┌──
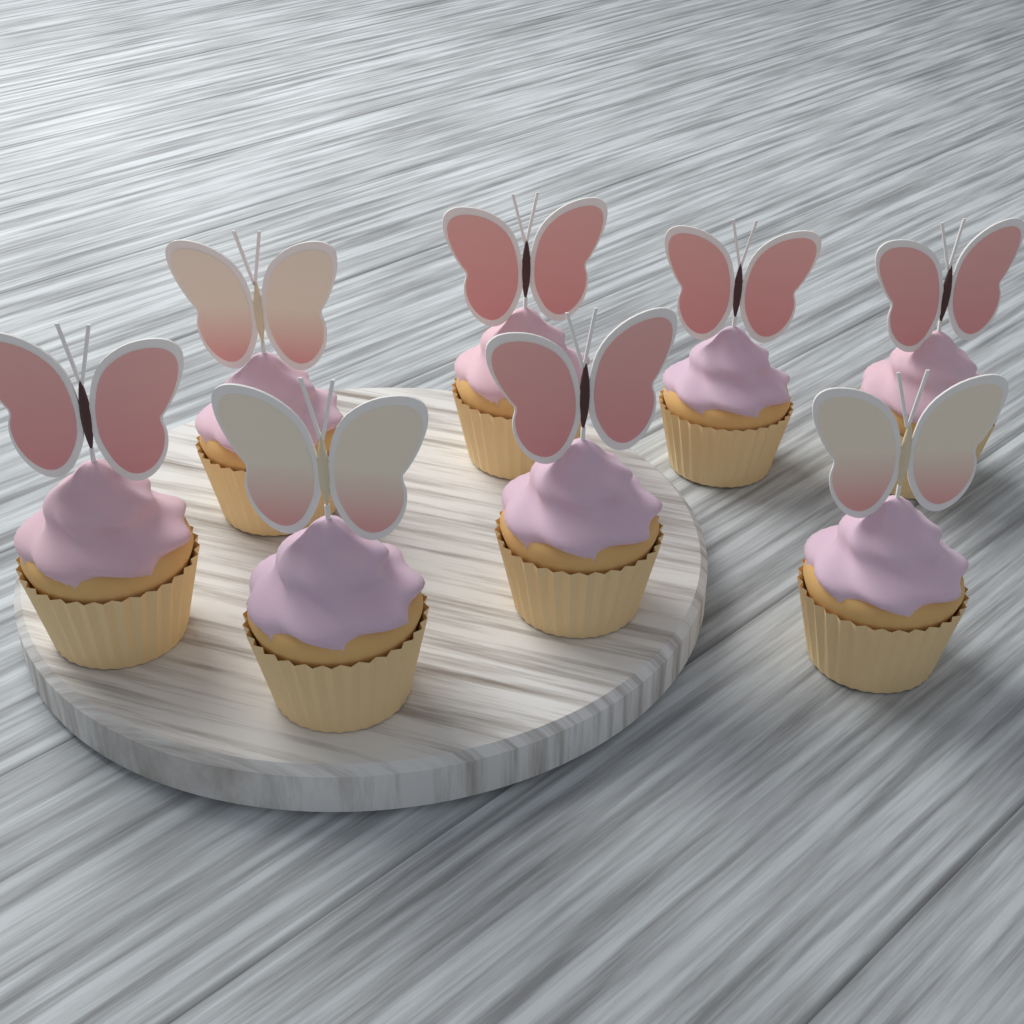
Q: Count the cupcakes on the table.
└──
┌──
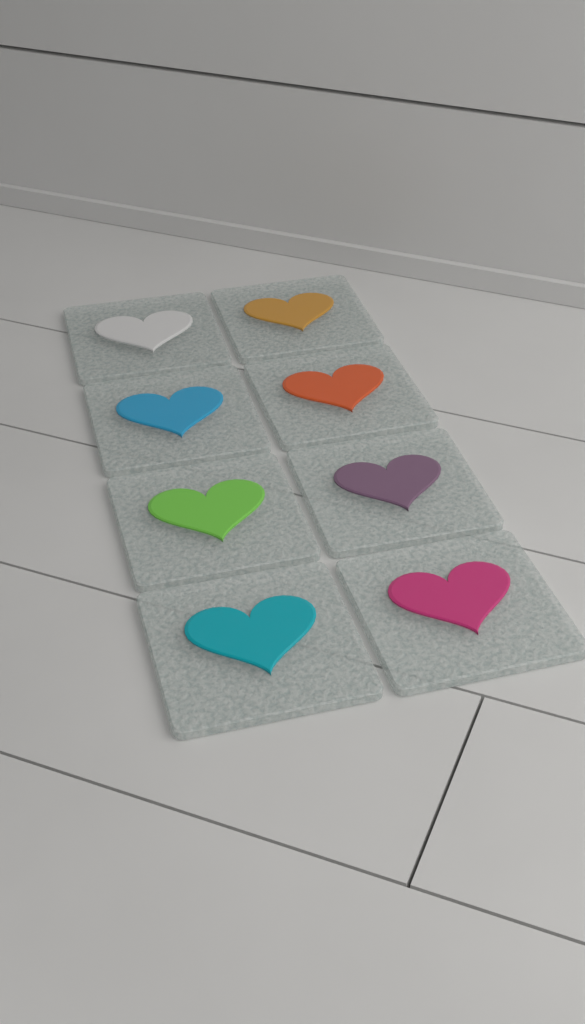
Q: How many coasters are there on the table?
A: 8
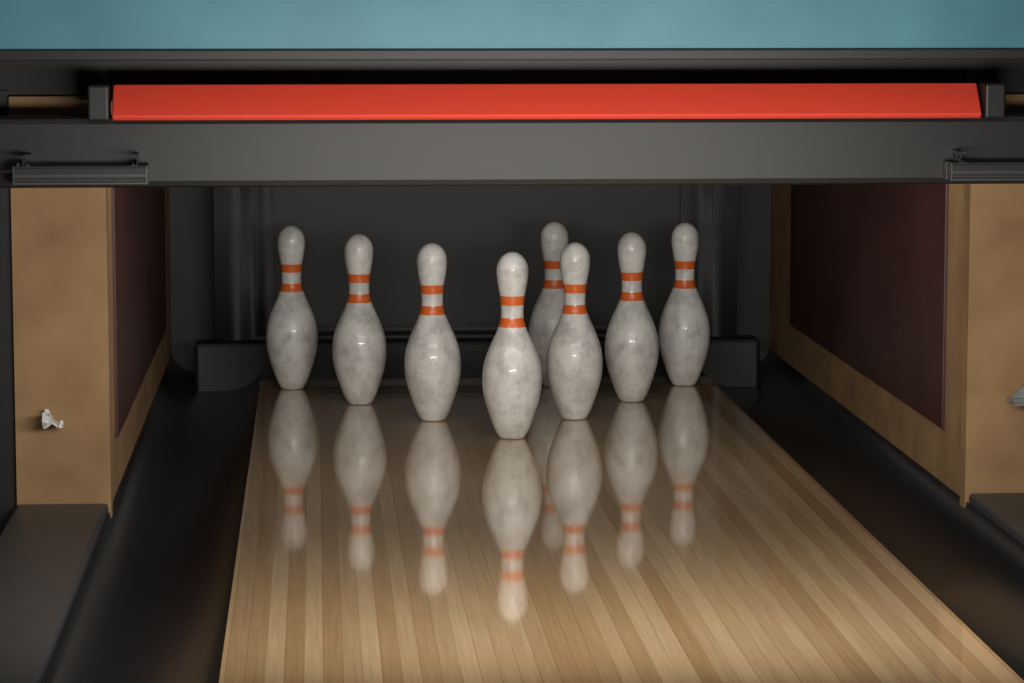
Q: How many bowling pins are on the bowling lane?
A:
└──
┌──
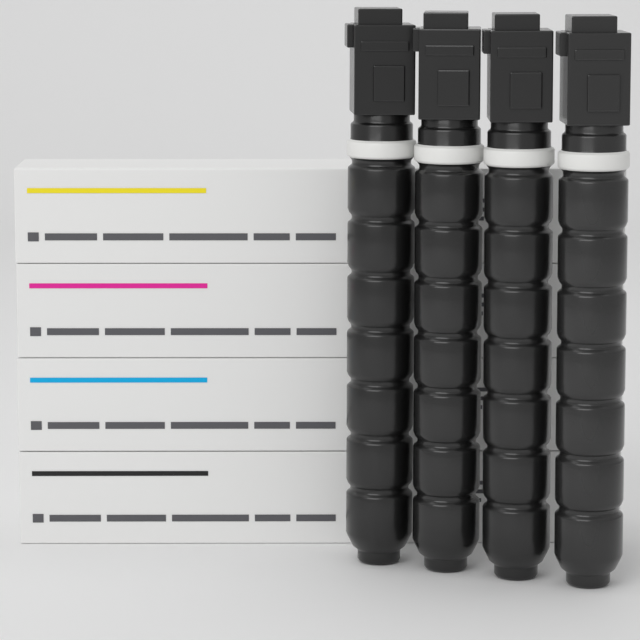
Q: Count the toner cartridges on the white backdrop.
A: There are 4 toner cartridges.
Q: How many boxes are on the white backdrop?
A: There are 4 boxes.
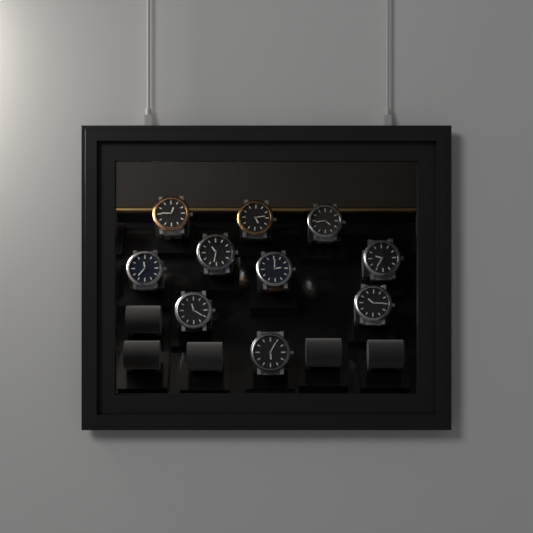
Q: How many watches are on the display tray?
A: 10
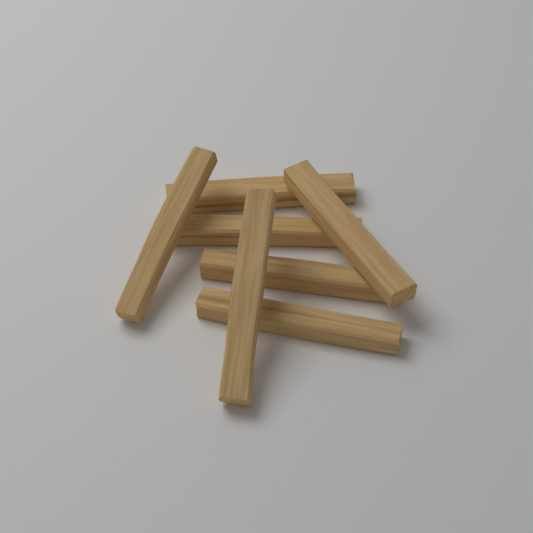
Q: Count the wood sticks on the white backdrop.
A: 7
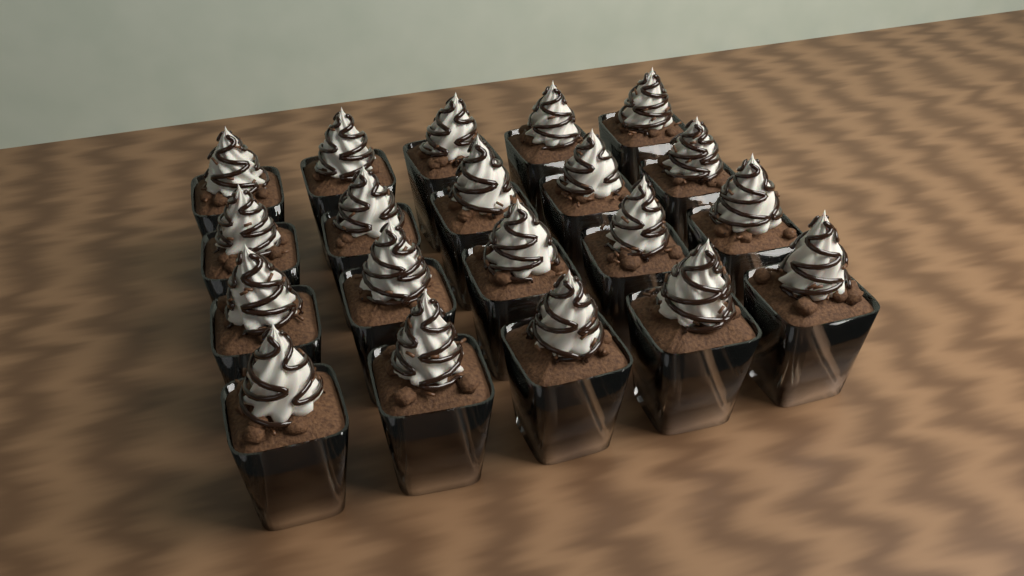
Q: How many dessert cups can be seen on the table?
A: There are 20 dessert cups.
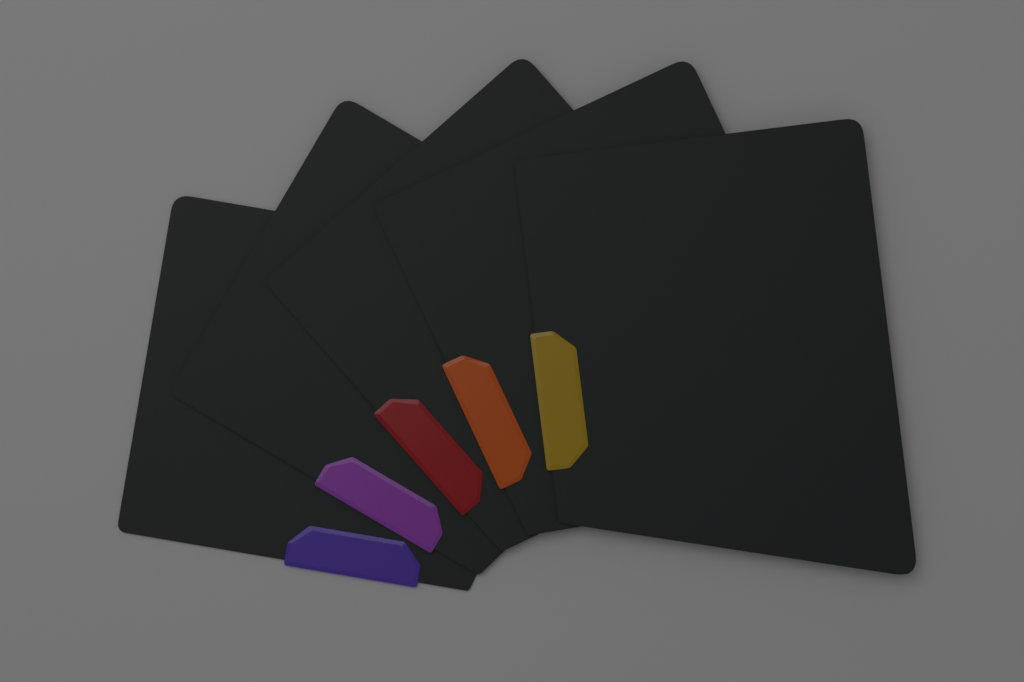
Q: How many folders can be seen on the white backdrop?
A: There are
└──
Exercise instructions: Please report how many of the lines above contain the string "seen", where case counts. Give only the number.

Exercise answer: 2